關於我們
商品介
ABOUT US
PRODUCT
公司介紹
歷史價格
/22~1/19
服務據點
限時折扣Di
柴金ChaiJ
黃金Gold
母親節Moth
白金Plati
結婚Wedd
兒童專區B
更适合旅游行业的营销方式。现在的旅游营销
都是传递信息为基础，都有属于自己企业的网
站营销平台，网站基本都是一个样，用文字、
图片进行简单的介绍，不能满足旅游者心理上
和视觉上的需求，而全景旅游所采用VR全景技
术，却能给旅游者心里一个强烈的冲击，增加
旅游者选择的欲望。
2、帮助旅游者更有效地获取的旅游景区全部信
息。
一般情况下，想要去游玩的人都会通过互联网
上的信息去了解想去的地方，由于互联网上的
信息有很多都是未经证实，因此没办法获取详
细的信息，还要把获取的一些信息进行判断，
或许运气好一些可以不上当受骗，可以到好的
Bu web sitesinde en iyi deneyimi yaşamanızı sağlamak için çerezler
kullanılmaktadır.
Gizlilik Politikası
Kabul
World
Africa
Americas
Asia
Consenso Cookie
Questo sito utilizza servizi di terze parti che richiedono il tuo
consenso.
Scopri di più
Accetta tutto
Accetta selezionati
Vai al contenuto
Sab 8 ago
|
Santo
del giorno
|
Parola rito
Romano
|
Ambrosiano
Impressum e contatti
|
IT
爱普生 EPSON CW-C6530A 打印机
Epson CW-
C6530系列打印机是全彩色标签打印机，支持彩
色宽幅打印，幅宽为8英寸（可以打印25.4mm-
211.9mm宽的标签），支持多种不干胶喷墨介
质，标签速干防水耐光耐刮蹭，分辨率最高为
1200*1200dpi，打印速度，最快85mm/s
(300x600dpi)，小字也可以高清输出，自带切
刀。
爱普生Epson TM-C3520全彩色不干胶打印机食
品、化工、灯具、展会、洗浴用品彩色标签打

-----

- **PROBLEM DESCRIPTION**: Find "图片进行简单的介绍，不能满足旅游者心理上" in the records. Copy its line and every line after it, exactly, through the last one.

- **WRITTEN SOLUTION**:
图片进行简单的介绍，不能满足旅游者心理上
和视觉上的需求，而全景旅游所采用VR全景技
术，却能给旅游者心里一个强烈的冲击，增加
旅游者选择的欲望。
2、帮助旅游者更有效地获取的旅游景区全部信
息。
一般情况下，想要去游玩的人都会通过互联网
上的信息去了解想去的地方，由于互联网上的
信息有很多都是未经证实，因此没办法获取详
细的信息，还要把获取的一些信息进行判断，
或许运气好一些可以不上当受骗，可以到好的
Bu web sitesinde en iyi deneyimi yaşamanızı sağlamak için çerezler
kullanılmaktadır.
Gizlilik Politikası
Kabul
World
Africa
Americas
Asia
Consenso Cookie
Questo sito utilizza servizi di terze parti che richiedono il tuo
consenso.
Scopri di più
Accetta tutto
Accetta selezionati
Vai al contenuto
Sab 8 ago
|
Santo
del giorno
|
Parola rito
Romano
|
Ambrosiano
Impressum e contatti
|
IT
爱普生 EPSON CW-C6530A 打印机
Epson CW-
C6530系列打印机是全彩色标签打印机，支持彩
色宽幅打印，幅宽为8英寸（可以打印25.4mm-
211.9mm宽的标签），支持多种不干胶喷墨介
质，标签速干防水耐光耐刮蹭，分辨率最高为
1200*1200dpi，打印速度，最快85mm/s
(300x600dpi)，小字也可以高清输出，自带切
刀。
爱普生Epson TM-C3520全彩色不干胶打印机食
品、化工、灯具、展会、洗浴用品彩色标签打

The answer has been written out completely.